Stupro etnico, un’arma di guerra come tardivamente ha riconosciuto in questi giorni il Consiglio di sicurezza del’Onu, con la risoluzione 1820. Ammettendo quello che le cronache dell’ultimo quindicennio di guerre - Bosnia, Ruanda, Congo, Darfur - hanno raccontato allo sfinimento: che lo stupro di guerra non rientra in nessuna storica normalità, non è solo la prepotenza del vincitore. Ma l’arma di conflitti dove i civili sono il primo e vero obiettivo, la mina che continuerà a perseguitare le generazioni a venire. Il 70 per cento delle donne stuprate in Ruanda ha contratto l’Aids, in molti casi il contagio è stato intenzionale ed ha finito per devastare anche le famiglie dei sopravvissuti. Nessun anagrafe ha tenuto il conto dei figli imposti a forza alle donne bosniache stuprate. Chi ha potuto, ha abortito. Tante hanno abbandonato i neonati, testimoni incolpevoli della violenza subita dalle madri: ordigni anche loro di guerre che non hanno più una linea del fronte.
Bosnia. La pulizia etnica attraverso il terrore
La disgregazione della Jugoslavia investe la Bosnia nel ‘92. Per la prima volta dalla fine della II guerra mondiale tornano in Europa i lager, dove vengono commesse le peggiori atrocità contro i civili. La logica della pulizia etnica impone il terrore, per costringere la popolazione alla fuga creando così aree etnicamente omogenee. Insieme ai massacri - 8000 i morti di Srebrenica, dove vennero uccisi tutti i maschi dai 15 anni in su - lo stupro è stato l’arma per umiliare il nemico e annacquarne l’etnia.

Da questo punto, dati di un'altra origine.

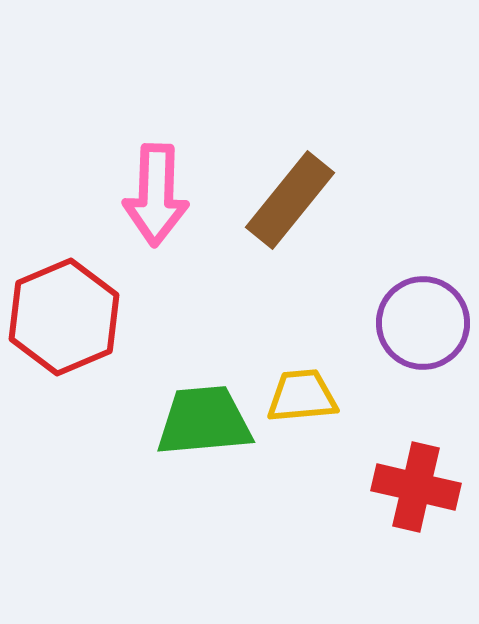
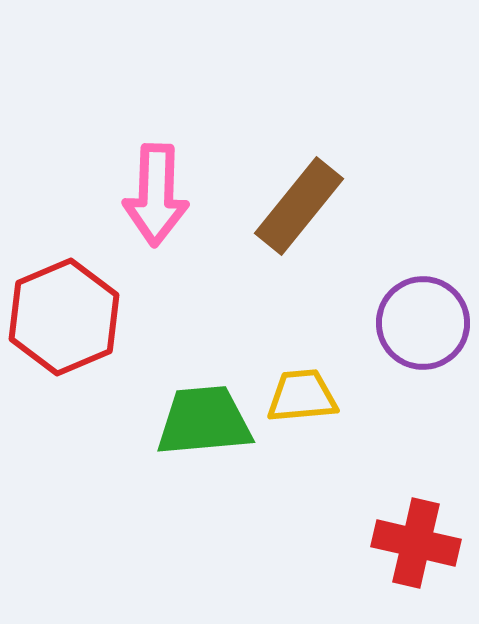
brown rectangle: moved 9 px right, 6 px down
red cross: moved 56 px down
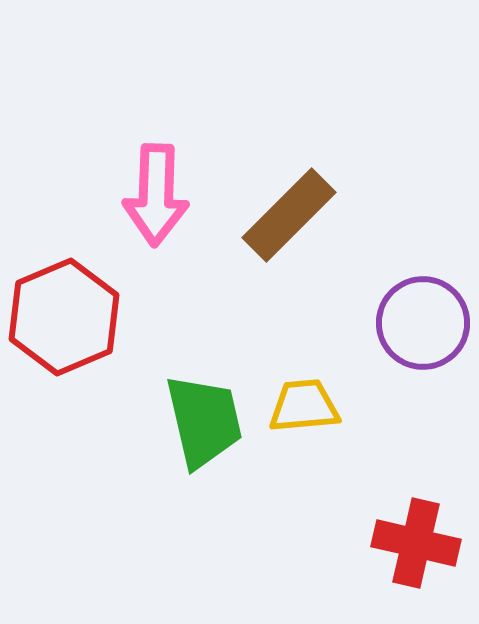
brown rectangle: moved 10 px left, 9 px down; rotated 6 degrees clockwise
yellow trapezoid: moved 2 px right, 10 px down
green trapezoid: rotated 82 degrees clockwise
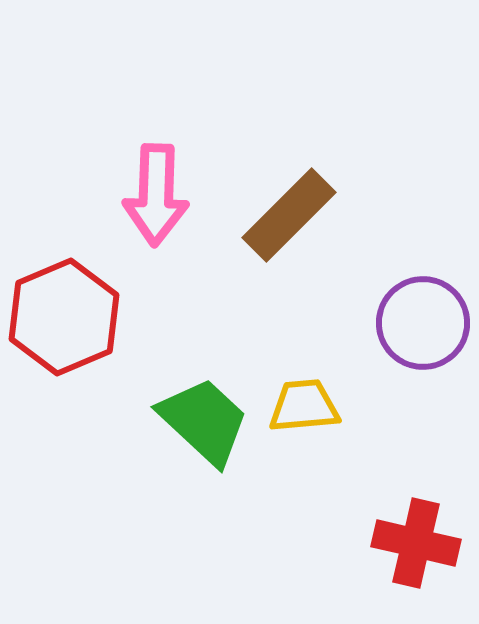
green trapezoid: rotated 34 degrees counterclockwise
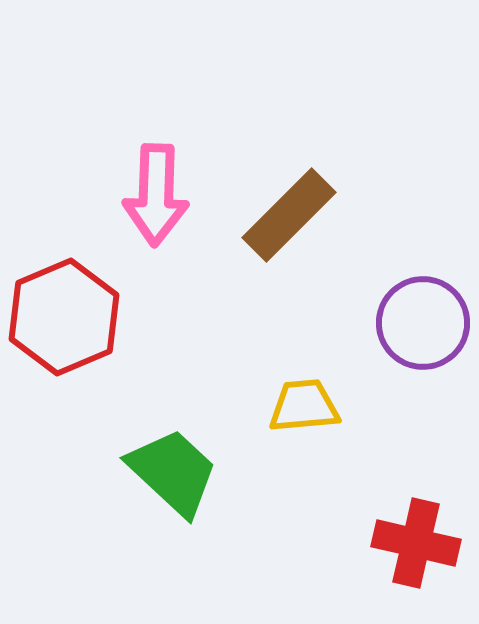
green trapezoid: moved 31 px left, 51 px down
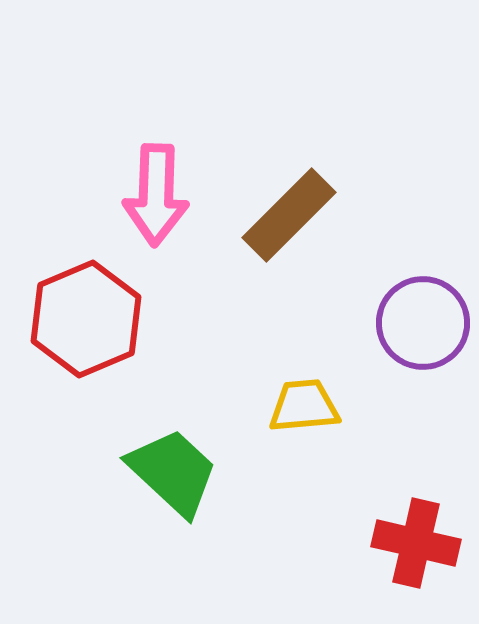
red hexagon: moved 22 px right, 2 px down
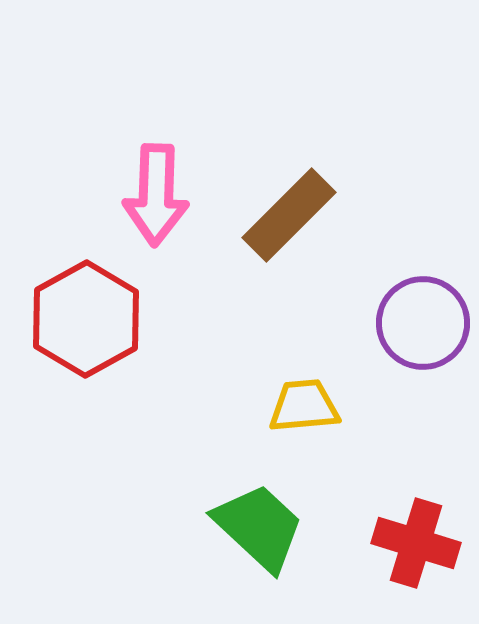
red hexagon: rotated 6 degrees counterclockwise
green trapezoid: moved 86 px right, 55 px down
red cross: rotated 4 degrees clockwise
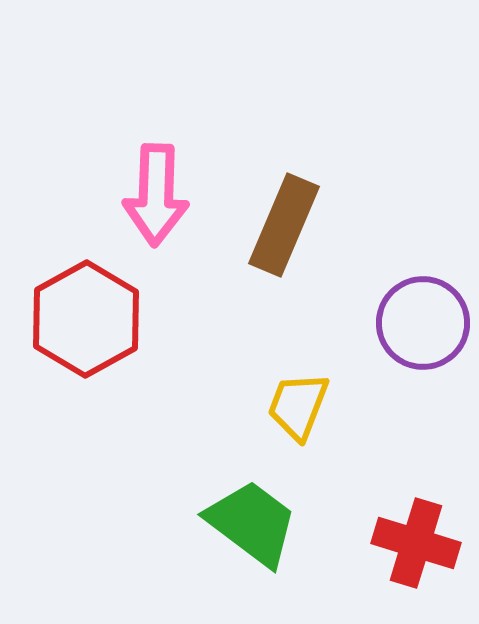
brown rectangle: moved 5 px left, 10 px down; rotated 22 degrees counterclockwise
yellow trapezoid: moved 6 px left; rotated 64 degrees counterclockwise
green trapezoid: moved 7 px left, 4 px up; rotated 6 degrees counterclockwise
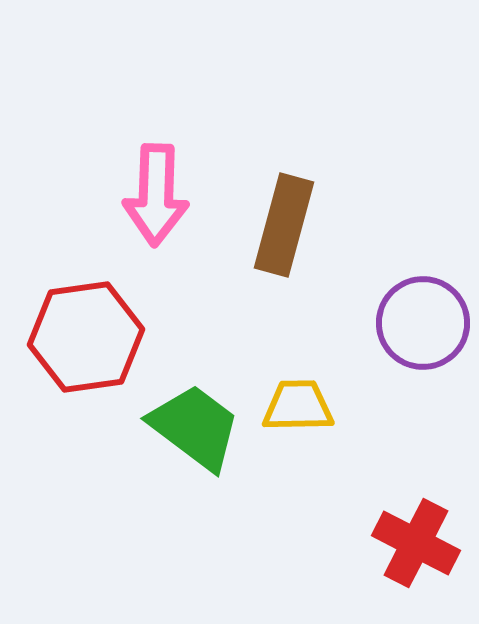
brown rectangle: rotated 8 degrees counterclockwise
red hexagon: moved 18 px down; rotated 21 degrees clockwise
yellow trapezoid: rotated 68 degrees clockwise
green trapezoid: moved 57 px left, 96 px up
red cross: rotated 10 degrees clockwise
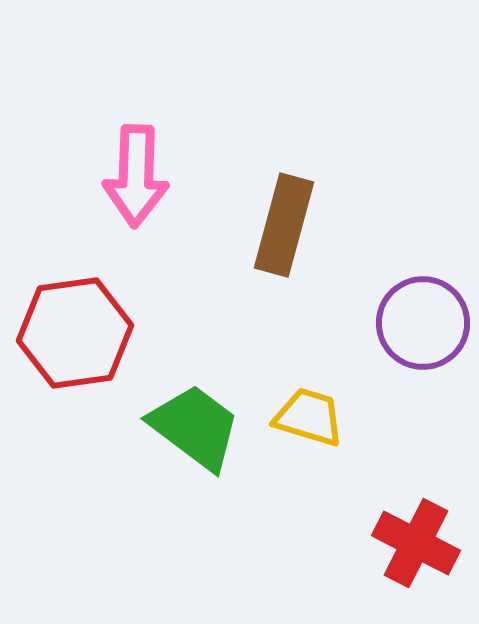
pink arrow: moved 20 px left, 19 px up
red hexagon: moved 11 px left, 4 px up
yellow trapezoid: moved 11 px right, 11 px down; rotated 18 degrees clockwise
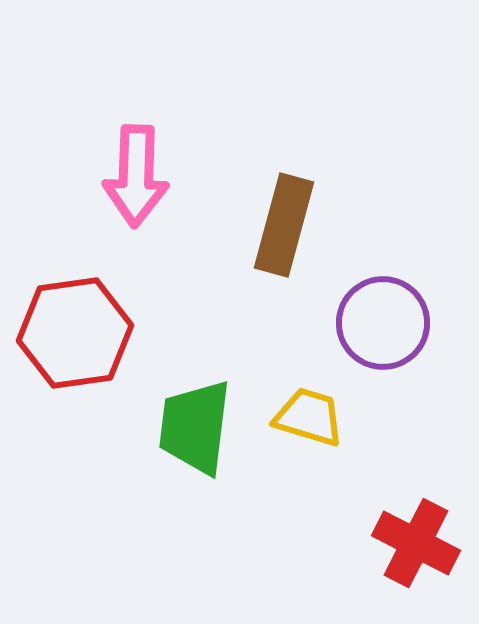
purple circle: moved 40 px left
green trapezoid: rotated 120 degrees counterclockwise
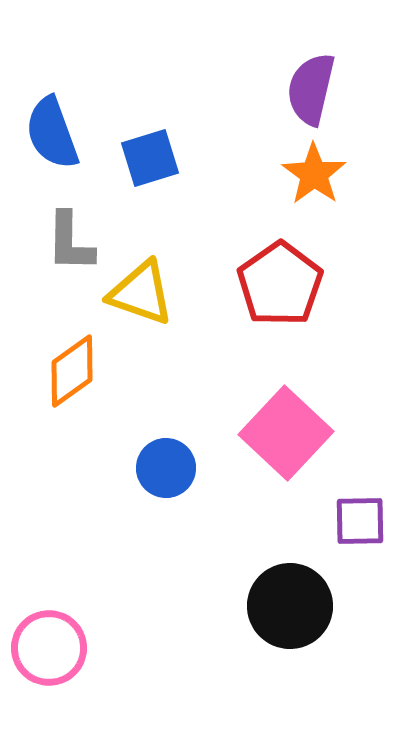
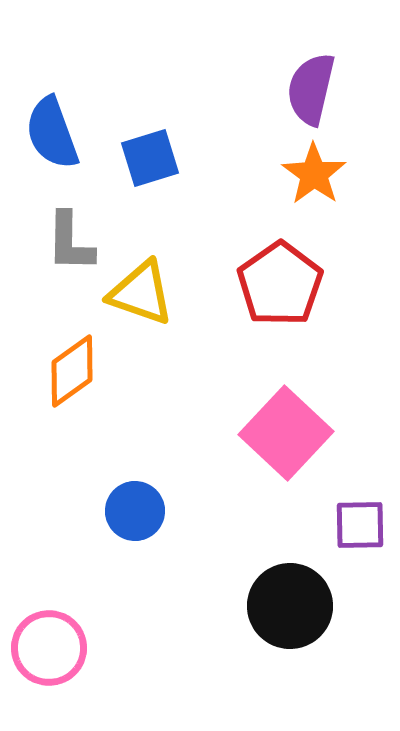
blue circle: moved 31 px left, 43 px down
purple square: moved 4 px down
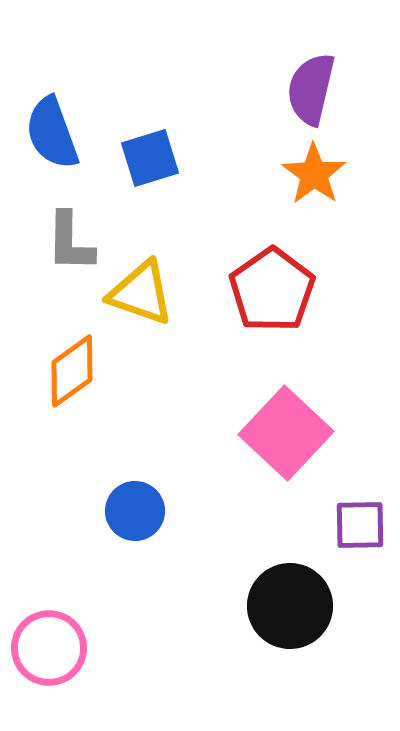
red pentagon: moved 8 px left, 6 px down
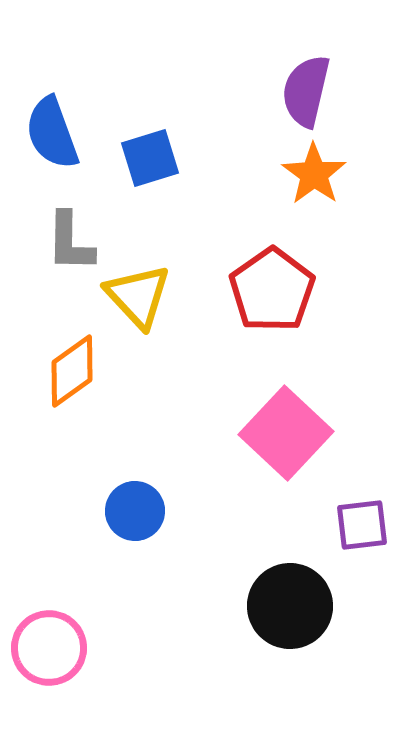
purple semicircle: moved 5 px left, 2 px down
yellow triangle: moved 3 px left, 3 px down; rotated 28 degrees clockwise
purple square: moved 2 px right; rotated 6 degrees counterclockwise
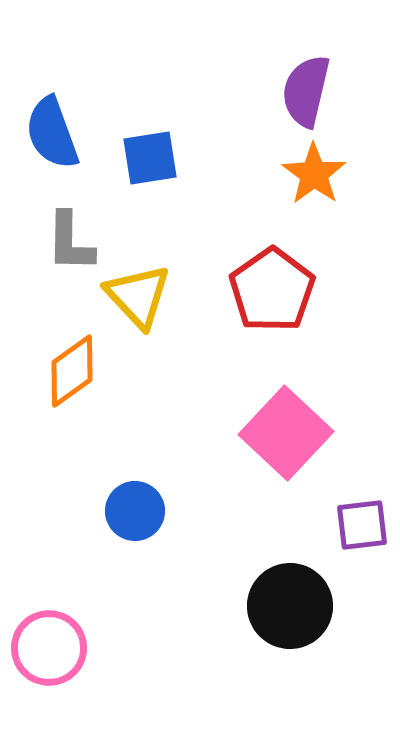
blue square: rotated 8 degrees clockwise
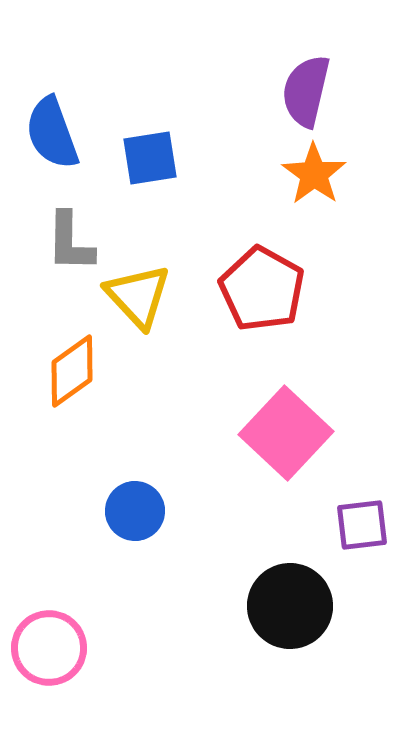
red pentagon: moved 10 px left, 1 px up; rotated 8 degrees counterclockwise
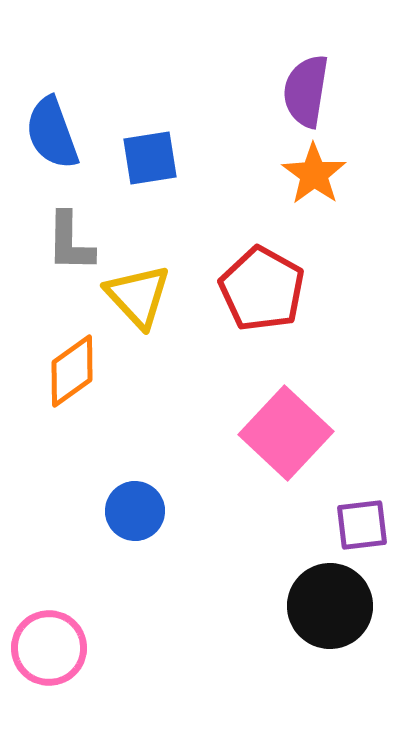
purple semicircle: rotated 4 degrees counterclockwise
black circle: moved 40 px right
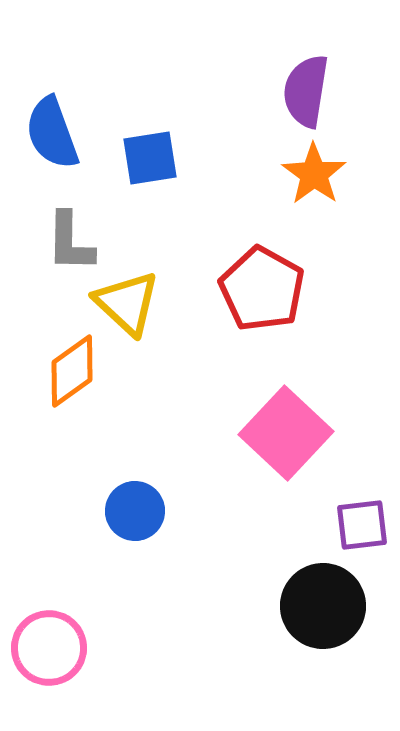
yellow triangle: moved 11 px left, 7 px down; rotated 4 degrees counterclockwise
black circle: moved 7 px left
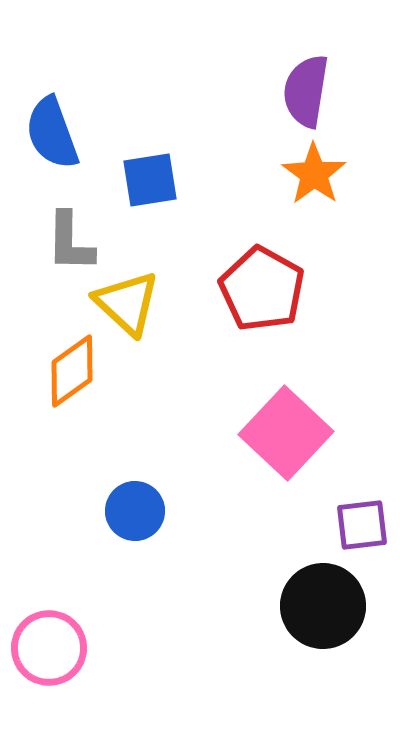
blue square: moved 22 px down
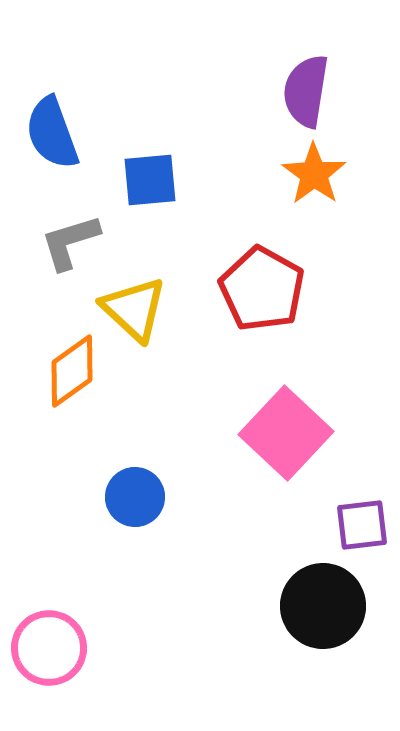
blue square: rotated 4 degrees clockwise
gray L-shape: rotated 72 degrees clockwise
yellow triangle: moved 7 px right, 6 px down
blue circle: moved 14 px up
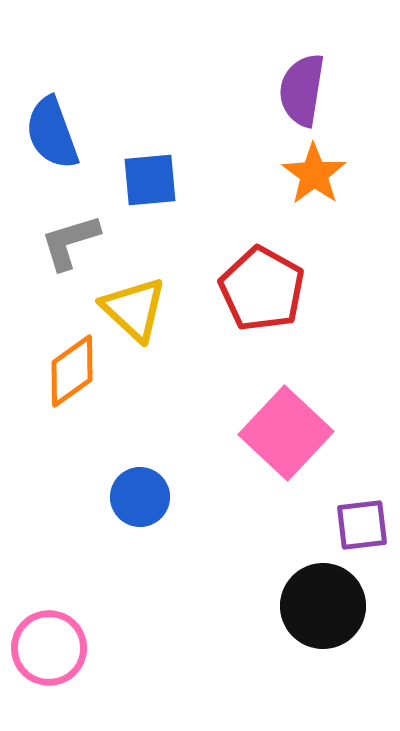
purple semicircle: moved 4 px left, 1 px up
blue circle: moved 5 px right
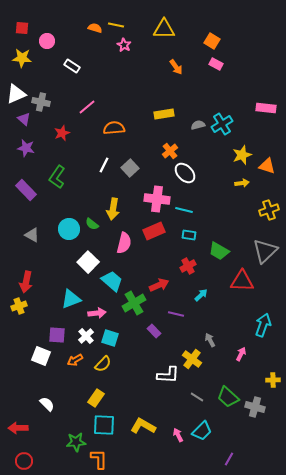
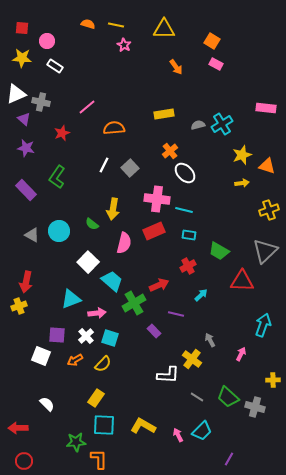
orange semicircle at (95, 28): moved 7 px left, 4 px up
white rectangle at (72, 66): moved 17 px left
cyan circle at (69, 229): moved 10 px left, 2 px down
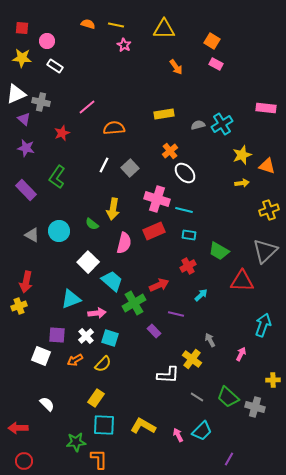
pink cross at (157, 199): rotated 10 degrees clockwise
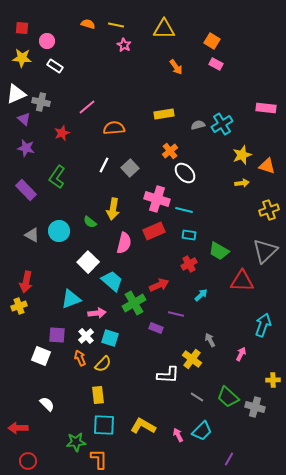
green semicircle at (92, 224): moved 2 px left, 2 px up
red cross at (188, 266): moved 1 px right, 2 px up
purple rectangle at (154, 331): moved 2 px right, 3 px up; rotated 24 degrees counterclockwise
orange arrow at (75, 360): moved 5 px right, 2 px up; rotated 98 degrees clockwise
yellow rectangle at (96, 398): moved 2 px right, 3 px up; rotated 42 degrees counterclockwise
red circle at (24, 461): moved 4 px right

Si stimano in 50-60.000 le violenze.
Rwanda. Hutu contro tutsi, un genocidio in 100 giorni
Aprile 1994. Preparato dai mezzi di informazione, divampa uno spaventoso massacro, in quella che viene in genere definita una guerra tribale fra Hutu e Tutsi ed è stata in realtà una lotta per il potere frutto dell’era coloniale, quando i colonizzatori belgi instaurarono un rigido sistema di separazione razziale e sfruttamento favorendo i Tutsi ai danni della maggioranza Hutu. Con l’indipendenza le parti si invertirono e iniziò un periodo di conflitti e di vendette. Il culmine nel ‘94: un milione di morti, 500.000 stupri.
Congo. Milioni di morti nella guerra dei diamanti
Finita ufficialmente nel 2004, la guerra civile in Congo, è stata la più grande guerra della storia recente dell’Africa ed ha coinvolto 8 nazioni africane e circa 25 gruppi armati. In gioco le enormi ricchezze minerarie del Paese: diamanti, oro, uranio, cobalto, rame. Al 2008 la guerra - proseguita nella regione di Ituri - e le sue conseguenze hanno causato circa 5,4 milioni di morti. Milioni i profughi. Secondo Amnesty international sono oltre 40mila le donne violentate. Degli stupri spesso accusati anche i peacekeeper.
Darfur. Esercito e janjaweed contro i civili
Nella regione del Sudan dal 2003 si combatte una guerra, che ha già causato più di 200.000 vittime e oltre due milioni di sfollati. L’Onu e le organizzazioni internazionali hanno più volte denunciato che i civili continuano a subire attacchi e sono vittime di stupri. Il governo sudanese nega di appoggiare e finanziare le milizie janjaweed, accusate di genocidio dalla popolazione del Darfur e responsabili dei principali massacri e saccheggi di villaggi e centri abitati e dello stupro sistematico di donne e bambine.